How do I prevent my Macbook from overheating so often?

It’s a few years old 2.15 GHz Intel Core Due, 2 GB 667 MHz DDR2 SDRAM using Mac OSX version 10.6.8. It seems to overheat whenever I’m trying to do something interesting.

My daughter’s macbook did that when the fan died.

Dead fan or vents clogged with dust.

Macs can have problems? :slight_smile:

I ruined my first laptop by not cleaning the dust out of it. Get some canned air and spray into the vents against the normal flow of air (while the laptop is off). I recommend doing this once a year, twice a year if you have cats.

Im not a Mac guy so Im not familiar with the fan problem.

You can also consider a laptop cooling pad like this one, but that’s secondary to clearing out the dust and making sure the fans are still blowing.

MacBook Pros are notorious for thigh-burning temps. Blow out the dust bunnies and make sure you don’t put it on a pillow or blanket.

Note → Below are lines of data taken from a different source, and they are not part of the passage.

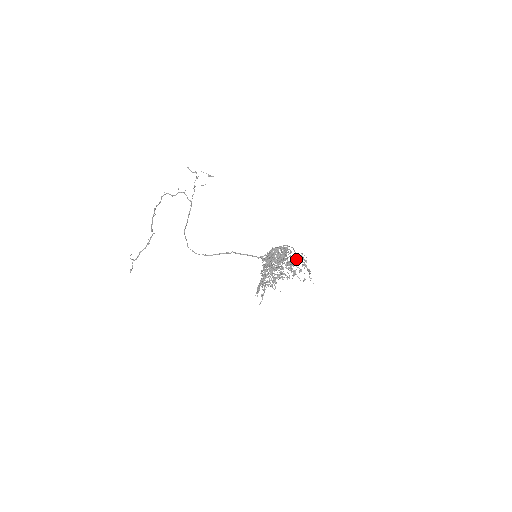
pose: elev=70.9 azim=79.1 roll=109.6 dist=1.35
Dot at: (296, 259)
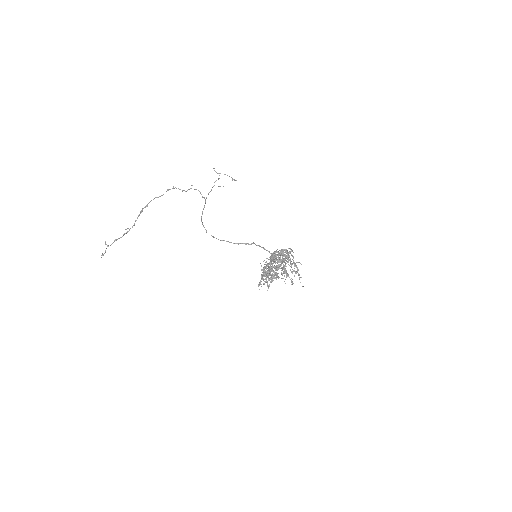
Dot at: (290, 264)
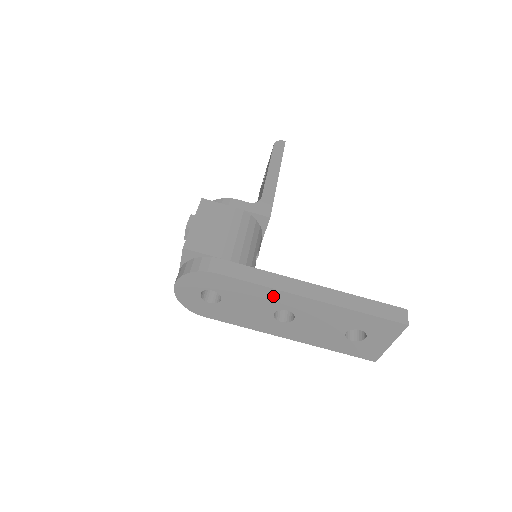
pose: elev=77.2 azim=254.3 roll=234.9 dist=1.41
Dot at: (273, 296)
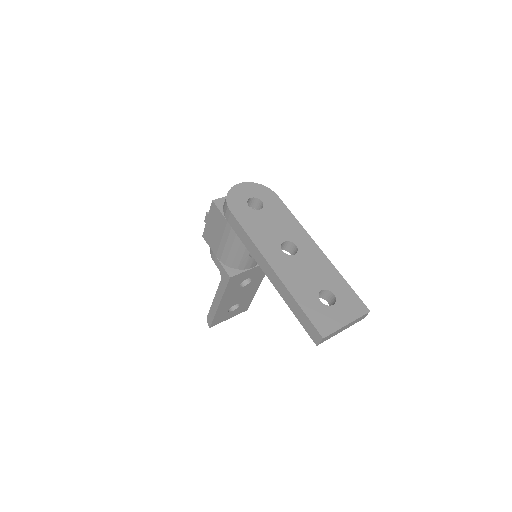
Dot at: (297, 231)
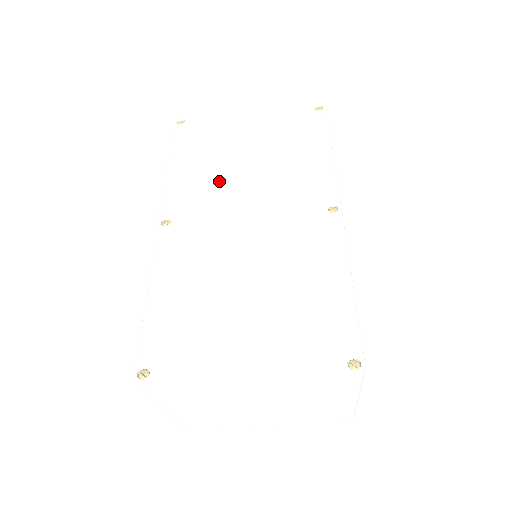
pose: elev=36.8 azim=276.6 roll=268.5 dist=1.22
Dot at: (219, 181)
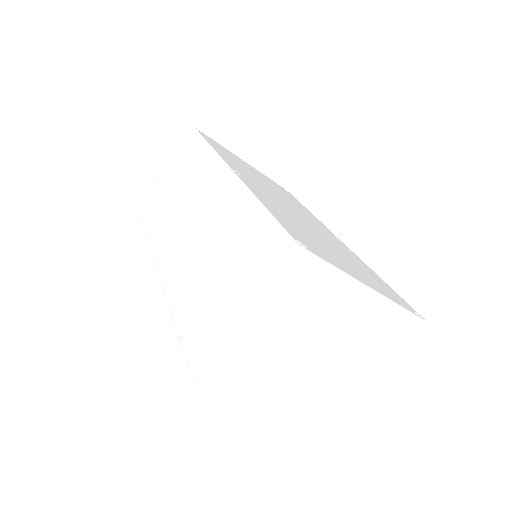
Dot at: (257, 179)
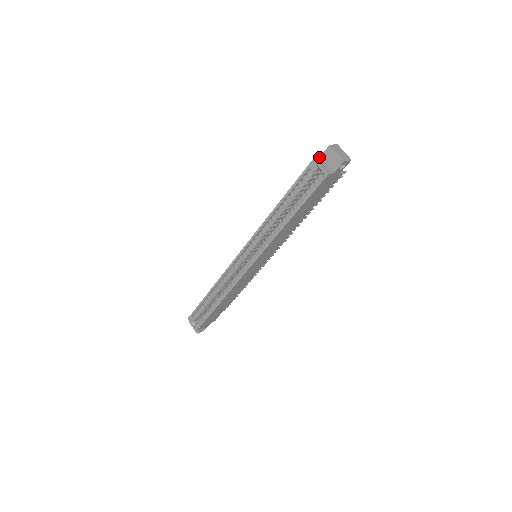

Don’t know about MAC’s, but I had to replace the fan on my PC. Cost a whopping $24. Very easy to replace, but seemed daunting at the time–just buy a jeweler’s screwdriver set. On PC’s there are free app’s that you can download to monitor CPU temp. I would assume that MAC’s have similar app’s available–find one and determine what the CPU temp is when idling and when crunching at 100% CPU. If it is getting over 70* [C] you have a fan/cooling issue. New fan dropped my PC from 80* to 50* when cranking at 100%.

Was it a desktop?

Fan replacement on a MacBook laptop might not be so easy:
MacBook Pro 15" Core Duo Model A1150 Left Fan Replacement - iFixit Repair Guide (just an example, not necessarily the right instructions for the OP’s particular model)

DO NOT try to take the screws out of your MacBook’s case unless you have the correct screwdriver size (a 00, I believe). I tried to do mine with a screwdriver that was the next size up, and almost all of the screws came out with no problem. But I wound up stripping the last one, and ultimately had to take it to the Apple store so they could get it out for me. (Which they did, and then I replaced the battery with no further issues, but still. Get the right size screwdriver.)

This might be totally obvious to anyone with half a clue, but I wish someone had told me before I sat down to do what was supposed to be a really quick and easy battery replacement.

Correction: I was upgrading the RAM, not replacing the battery. This is what I get for late-night posting.

No, laptop. Old Dell Latitude D610.

Install Istat Pro into Widgets and see what the temps are actually. Then install Download smcFanControl for Mac | MacUpdate and cool it off.
Then do all your diagnostics with Mackeeper or equivalent and blow out Safari and Firefox caches with a reset. Check Activity Monitor and find and kill any parasitic programs like HP Print Monitor that will automatically grow until the machine stops.

Get yourself a lap desk, first of all. Then, I recommend a non-powered cooling pad that just raises the bottom of the laptop up so that air can flow all around it. I’ve used and loved this one and this one from Targus. The pads lift the laptop to a comfortable typing angle and even allow you to rotate the laptop easily like a Lazy Susan, so you can pretend you’re Captain Picard.

I think your machine is just new enough so you shouldn’t have this issue, but the earlier Macs have a situation where the heatsink paste loses it’s hold or something. These get really hot just above the #1 and #2 keys, right by the hinge. If it’s hotter there than anywhere else, do some Googling.